Records for this exercise START

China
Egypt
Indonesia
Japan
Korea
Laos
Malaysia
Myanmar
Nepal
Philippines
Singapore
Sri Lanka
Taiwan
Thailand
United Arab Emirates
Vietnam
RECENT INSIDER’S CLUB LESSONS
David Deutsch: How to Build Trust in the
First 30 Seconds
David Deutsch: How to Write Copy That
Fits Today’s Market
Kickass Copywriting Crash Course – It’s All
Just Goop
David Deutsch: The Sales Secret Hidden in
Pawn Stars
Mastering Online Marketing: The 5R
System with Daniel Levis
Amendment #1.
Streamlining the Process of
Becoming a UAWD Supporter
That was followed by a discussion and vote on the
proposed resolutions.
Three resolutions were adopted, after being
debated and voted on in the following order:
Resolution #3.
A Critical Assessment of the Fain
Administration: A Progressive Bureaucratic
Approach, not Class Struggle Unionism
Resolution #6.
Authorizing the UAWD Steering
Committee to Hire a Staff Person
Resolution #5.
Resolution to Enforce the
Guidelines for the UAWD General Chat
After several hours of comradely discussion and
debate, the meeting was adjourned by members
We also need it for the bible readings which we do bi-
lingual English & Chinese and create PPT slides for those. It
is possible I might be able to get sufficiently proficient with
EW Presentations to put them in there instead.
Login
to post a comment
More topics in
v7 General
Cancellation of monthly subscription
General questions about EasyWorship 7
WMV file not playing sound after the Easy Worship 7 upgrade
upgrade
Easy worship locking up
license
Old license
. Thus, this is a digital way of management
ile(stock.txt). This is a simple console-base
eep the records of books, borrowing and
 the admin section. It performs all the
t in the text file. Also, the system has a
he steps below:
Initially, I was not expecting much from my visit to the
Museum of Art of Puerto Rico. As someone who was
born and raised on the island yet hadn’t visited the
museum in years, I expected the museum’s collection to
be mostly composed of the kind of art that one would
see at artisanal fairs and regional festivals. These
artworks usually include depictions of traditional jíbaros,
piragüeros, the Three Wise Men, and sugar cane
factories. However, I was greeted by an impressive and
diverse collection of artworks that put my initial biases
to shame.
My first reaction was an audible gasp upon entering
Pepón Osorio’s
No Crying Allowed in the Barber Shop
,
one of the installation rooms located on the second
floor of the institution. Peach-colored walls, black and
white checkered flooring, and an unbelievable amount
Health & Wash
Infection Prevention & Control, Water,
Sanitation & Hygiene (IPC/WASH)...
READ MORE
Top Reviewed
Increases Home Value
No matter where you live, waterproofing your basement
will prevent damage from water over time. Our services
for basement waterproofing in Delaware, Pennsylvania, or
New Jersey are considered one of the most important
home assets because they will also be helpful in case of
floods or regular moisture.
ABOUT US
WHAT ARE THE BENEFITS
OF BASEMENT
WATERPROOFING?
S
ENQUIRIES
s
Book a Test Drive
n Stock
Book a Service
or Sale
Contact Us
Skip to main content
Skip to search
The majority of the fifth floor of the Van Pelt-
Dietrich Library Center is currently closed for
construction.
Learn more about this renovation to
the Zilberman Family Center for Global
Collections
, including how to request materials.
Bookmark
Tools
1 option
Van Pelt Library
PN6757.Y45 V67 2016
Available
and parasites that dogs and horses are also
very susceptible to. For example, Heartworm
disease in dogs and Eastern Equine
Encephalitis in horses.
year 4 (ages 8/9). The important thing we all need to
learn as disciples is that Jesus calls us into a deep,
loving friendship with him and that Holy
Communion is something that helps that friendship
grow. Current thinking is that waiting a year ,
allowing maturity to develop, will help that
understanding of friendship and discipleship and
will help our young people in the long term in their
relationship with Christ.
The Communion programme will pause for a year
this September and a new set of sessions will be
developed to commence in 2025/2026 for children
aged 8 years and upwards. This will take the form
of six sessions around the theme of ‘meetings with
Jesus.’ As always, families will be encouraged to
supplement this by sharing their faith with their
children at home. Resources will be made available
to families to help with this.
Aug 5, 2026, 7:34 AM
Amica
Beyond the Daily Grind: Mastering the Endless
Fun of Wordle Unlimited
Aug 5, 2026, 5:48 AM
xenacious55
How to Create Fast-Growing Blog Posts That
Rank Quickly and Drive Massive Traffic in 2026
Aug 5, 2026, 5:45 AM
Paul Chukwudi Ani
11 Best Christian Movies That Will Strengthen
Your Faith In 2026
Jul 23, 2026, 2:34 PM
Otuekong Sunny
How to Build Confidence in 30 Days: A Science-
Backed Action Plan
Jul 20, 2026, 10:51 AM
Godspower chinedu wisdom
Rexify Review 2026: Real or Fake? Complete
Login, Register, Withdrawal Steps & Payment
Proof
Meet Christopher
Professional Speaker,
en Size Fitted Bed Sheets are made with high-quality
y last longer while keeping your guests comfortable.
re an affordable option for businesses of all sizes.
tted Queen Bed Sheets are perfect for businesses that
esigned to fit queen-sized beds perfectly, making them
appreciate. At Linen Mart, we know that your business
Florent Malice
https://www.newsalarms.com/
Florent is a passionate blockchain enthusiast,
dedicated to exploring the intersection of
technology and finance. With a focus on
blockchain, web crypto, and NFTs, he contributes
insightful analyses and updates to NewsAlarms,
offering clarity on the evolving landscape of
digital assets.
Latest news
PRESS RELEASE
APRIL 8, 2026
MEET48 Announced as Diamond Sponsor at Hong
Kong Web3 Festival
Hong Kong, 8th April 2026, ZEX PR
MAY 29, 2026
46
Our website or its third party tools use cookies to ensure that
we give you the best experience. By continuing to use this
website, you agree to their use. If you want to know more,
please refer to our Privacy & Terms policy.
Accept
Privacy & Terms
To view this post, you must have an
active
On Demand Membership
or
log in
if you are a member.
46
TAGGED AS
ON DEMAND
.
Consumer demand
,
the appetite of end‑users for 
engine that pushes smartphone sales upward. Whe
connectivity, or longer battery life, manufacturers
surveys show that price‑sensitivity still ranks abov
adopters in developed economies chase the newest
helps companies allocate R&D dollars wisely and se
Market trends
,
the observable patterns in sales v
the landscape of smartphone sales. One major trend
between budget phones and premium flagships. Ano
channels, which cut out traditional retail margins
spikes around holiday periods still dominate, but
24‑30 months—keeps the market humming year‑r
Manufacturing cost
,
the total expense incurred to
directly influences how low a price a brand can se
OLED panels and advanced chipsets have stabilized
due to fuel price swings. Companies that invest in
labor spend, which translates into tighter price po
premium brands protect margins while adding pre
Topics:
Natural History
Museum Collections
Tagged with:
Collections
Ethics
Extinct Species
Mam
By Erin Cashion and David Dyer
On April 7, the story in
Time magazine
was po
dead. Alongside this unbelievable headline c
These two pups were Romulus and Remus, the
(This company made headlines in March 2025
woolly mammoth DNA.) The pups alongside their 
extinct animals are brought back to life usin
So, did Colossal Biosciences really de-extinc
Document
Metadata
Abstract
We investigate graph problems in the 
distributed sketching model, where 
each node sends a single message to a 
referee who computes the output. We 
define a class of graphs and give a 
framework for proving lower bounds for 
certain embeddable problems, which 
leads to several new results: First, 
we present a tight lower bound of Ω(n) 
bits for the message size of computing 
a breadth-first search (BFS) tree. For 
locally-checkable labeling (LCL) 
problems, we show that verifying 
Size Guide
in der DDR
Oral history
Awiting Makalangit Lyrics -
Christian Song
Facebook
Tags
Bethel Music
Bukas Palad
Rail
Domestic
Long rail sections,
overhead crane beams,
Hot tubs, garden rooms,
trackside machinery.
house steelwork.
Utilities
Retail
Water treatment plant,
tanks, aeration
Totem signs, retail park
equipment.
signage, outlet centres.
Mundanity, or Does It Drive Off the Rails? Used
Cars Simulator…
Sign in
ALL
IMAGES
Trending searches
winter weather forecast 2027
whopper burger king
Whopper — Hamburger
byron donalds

Records for this exercise END

Brief
Return each line above that contains the word "which".

Output for this exercise
We also need it for the bible readings which we do bi-
channels, which cut out traditional retail margins
labor spend, which translates into tighter price po
certain embeddable problems, which 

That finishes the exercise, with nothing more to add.